**Work instructions:** Extract the lines from the listing below and repeat each one exactly.

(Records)
-------
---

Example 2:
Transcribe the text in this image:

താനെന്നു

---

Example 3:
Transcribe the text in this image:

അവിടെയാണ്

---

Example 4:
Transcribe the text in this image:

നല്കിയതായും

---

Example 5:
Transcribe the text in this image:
-------
**Written response:**
---

Example 2:
Transcribe the text in this image:

താനെന്നു

---

Example 3:
Transcribe the text in this image:

അവിടെയാണ്

---

Example 4:
Transcribe the text in this image:

നല്കിയതായും

---

Example 5:
Transcribe the text in this image:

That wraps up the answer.